The governor has the unilateral authority to layoff and fire state workers, without anyone’s approval. If they continue to balk at being cooperative, I really don’t think he’s going to stop at just the 1000 state workers mentioned today. He’s very serious about getting the state out of the mess that it’s in.

16 years ago

What year does the tobacco settlement money run out?
The GA is apparently selling the payments through 2060!

16 years ago

“The governor has the unilateral authority to layoff and fire state workers, without anyone’s approval.”
Really. Very interesting.
However it’s couched, the argument for solving the budget crunch by increasing revenue rather than cutting expenditures boils down to, we have the power of taxation and the guns to back it up. (Thank you, Matt Allen, for stating it so plainly.)
And that would be peachy except that Rhode Island is exactly the wrong state for this approach. Where ever you are in the state, you can be out of it in 45 minutes.
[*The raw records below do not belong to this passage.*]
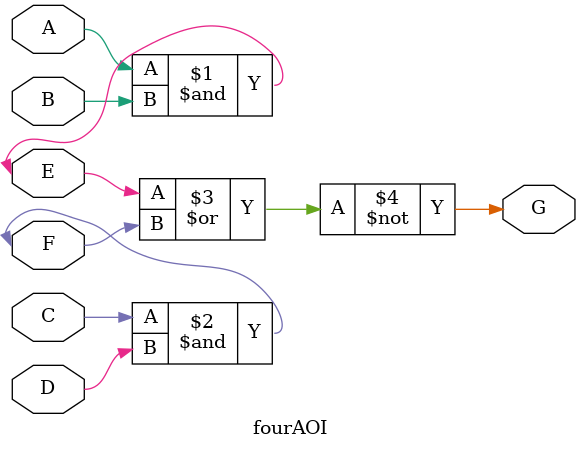
<source format=v>
`timescale 1ns / 1ps


module fourAOI(
    input A,
    input B,
    input C,
    input D,
    inout E,
    inout F,
    output G
    );
    
    assign E = A & B;
    assign F = C & D;
    assign G = ~(E | F);
    
endmodule

</source>
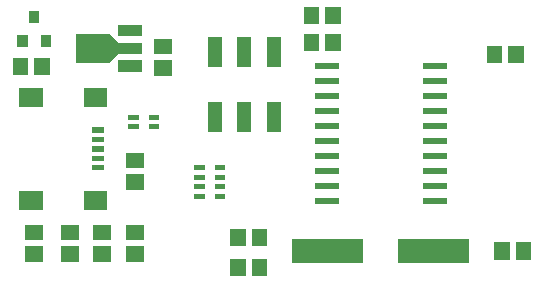
<source format=gbr>
G04 start of page 11 for group -4015 idx -4015 *
G04 Title: (unknown), toppaste *
G04 Creator: pcb 20140316 *
G04 CreationDate: Thu 30 Aug 2018 07:28:31 PM GMT UTC *
G04 For: railfan *
G04 Format: Gerber/RS-274X *
G04 PCB-Dimensions (mil): 1875.00 1000.00 *
G04 PCB-Coordinate-Origin: lower left *
%MOIN*%
%FSLAX25Y25*%
%LNTOPPASTE*%
%ADD83R,0.0630X0.0630*%
%ADD82R,0.0177X0.0177*%
%ADD81R,0.0787X0.0787*%
%ADD80R,0.0340X0.0340*%
%ADD79C,0.0001*%
%ADD78R,0.0945X0.0945*%
%ADD77R,0.0378X0.0378*%
%ADD76R,0.0200X0.0200*%
%ADD75R,0.0470X0.0470*%
%ADD74R,0.0512X0.0512*%
%ADD73R,0.0167X0.0167*%
G54D73*X74413Y34276D02*X76283D01*
X74413Y37425D02*X76283D01*
X74413Y40575D02*X76283D01*
X74413Y43724D02*X76283D01*
X67717D02*X69587D01*
X67717Y40575D02*X69587D01*
X67717Y37425D02*X69587D01*
X67717Y34276D02*X69587D01*
X45717Y60575D02*X47587D01*
X45717Y57425D02*X47587D01*
X52413D02*X54283D01*
X52413Y60575D02*X54283D01*
G54D74*X176543Y16393D02*Y15607D01*
X169457Y16393D02*Y15607D01*
G54D75*X73700Y84900D02*Y79750D01*
X83500Y84900D02*Y79750D01*
X93300Y84900D02*Y79750D01*
X73700Y63250D02*Y58100D01*
X83500Y63250D02*Y58100D01*
X93300Y63250D02*Y58100D01*
G54D74*X88543Y20893D02*Y20107D01*
X81457Y20893D02*Y20107D01*
G54D76*X108000Y77500D02*X114000D01*
X108000Y72500D02*X114000D01*
X108000Y67500D02*X114000D01*
X108000Y62500D02*X114000D01*
X108000Y57500D02*X114000D01*
X108000Y52500D02*X114000D01*
X108000Y47500D02*X114000D01*
X108000Y42500D02*X114000D01*
X108000Y37500D02*X114000D01*
X108000Y32500D02*X114000D01*
X144000D02*X150000D01*
X144000Y37500D02*X150000D01*
X144000Y42500D02*X150000D01*
X144000Y47500D02*X150000D01*
X144000Y52500D02*X150000D01*
X144000Y57500D02*X150000D01*
X144000Y62500D02*X150000D01*
X144000Y67500D02*X150000D01*
X144000Y72500D02*X150000D01*
X144000Y77500D02*X150000D01*
G54D77*X43311Y77594D02*X47405D01*
X35595Y83500D02*X47405D01*
G54D78*X31971D02*X33861D01*
G54D79*G36*
X37166Y80195D02*X40006Y83035D01*
X41426Y81615D01*
X38586Y78775D01*
X37166Y80195D01*
G37*
G36*
X38586Y88225D02*X41426Y85385D01*
X40006Y83965D01*
X37166Y86805D01*
X38586Y88225D01*
G37*
G54D77*X43311Y89406D02*X47405D01*
G54D80*X9600Y86100D02*Y85500D01*
X17400Y86100D02*Y85500D01*
X13500Y94300D02*Y93700D01*
G54D74*X16043Y77893D02*Y77107D01*
X8957Y77893D02*Y77107D01*
X56107Y84043D02*X56893D01*
X56107Y76957D02*X56893D01*
G54D81*X138843Y16000D02*X154591D01*
X103409D02*X119157D01*
G54D74*X88543Y10893D02*Y10107D01*
X81457Y10893D02*Y10107D01*
X105957Y94893D02*Y94107D01*
X113043Y94893D02*Y94107D01*
X105957Y85893D02*Y85107D01*
X113043Y85893D02*Y85107D01*
X166957Y81893D02*Y81107D01*
X174043Y81893D02*Y81107D01*
X25107Y14957D02*X25893D01*
X25107Y22043D02*X25893D01*
X13107Y14957D02*X13893D01*
X13107Y22043D02*X13893D01*
X35607Y14957D02*X36393D01*
X35607Y22043D02*X36393D01*
X46607Y14957D02*X47393D01*
X46607Y22043D02*X47393D01*
X46607Y38957D02*X47393D01*
X46607Y46043D02*X47393D01*
G54D82*X33768Y56299D02*X35933D01*
X33768Y53150D02*X35933D01*
X33768Y50000D02*X35933D01*
X33768Y46850D02*X35933D01*
X33768Y43701D02*X35933D01*
G54D83*X11524Y67126D02*X13098D01*
X11524Y32874D02*X13098D01*
X33177Y67126D02*X34752D01*
X33177Y32874D02*X34752D01*
M02*

</source>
Guns are ultimately trumped by voluntary locomotion.

16 years ago

This lay off was a long time coming, but nobody should be happy about it.
1,000 Rhode Islanders, many of whom have children, will find themselves unemployed and unable to support their families.
The Governor’s actions were necessary to provide for the long term fiscal health of the state and I give him credit for taking a tough stand.
But I would not express joy at what happened.
I hope that the state employees will be provided with job training to help them compete in the private sector.
I also hope that this will help not only reduce the deficit, but in some small way change a culture in which RI kids are told that they should aspire to get a state job.

16 years ago

I still think the joker in the deck is the education funding to cities and towns. If the rumors are true and the legislature is planning to flat-fund education aid, it gives the Governor the opportunity to change the narrative from “mean governor wants to hurt state employees” to “greedy legislature wants to hurt kids to pay for more welfare and their friends in state government”.
(And by sitting on the budget details for almost as long as legally possible, giving the minimum amount of notice for the budget hearing, and scheduling it on a Friday, the legislature is sure acting like there’s some details in the budget they don’t think are going to be terribly popular with the public.)

16 years ago

Let me guess, state worker?
Anyway, I’m happy, even joyful. I only wish it could be more people getting the axe. Why should anyone be sad at the prospect of making THEIR government more efficient and of saving loads of money by shedding dead weight? Yes, fundamentally, they are people. However, they are people who have been living high on the hog at our expense, and this is the day of reckoning for them.
While I’m bloviating, why should state workers get any better treatment than the rest of us? Would we get job training or anything else to help us transition to another job in the private sector? Maybe some of them need to find out what it’s like for the average Rhode Islander to get a good job in the private sector, and then perhaps they’ll sympathize with the rest of us and appreciate all those who have been subsidizing their largess all these years. Maybe they’ll realize that it’s they who’ve systematically raped this state for their own benefit. Let them shop for generics at Walmart and maybe eat some goverment cheese, too. It’s called a life lesson — it’s about time they learned one. I have no sympathy. None.

16 years ago

No Will, just someone who has compassion for others.
Some people have the luxury of being born into wealth or happen to be born into a family business that gives them a job. Others have to struggle to get by on a day to day basis.
In any event, I’m not happy when I see others losing sources of income.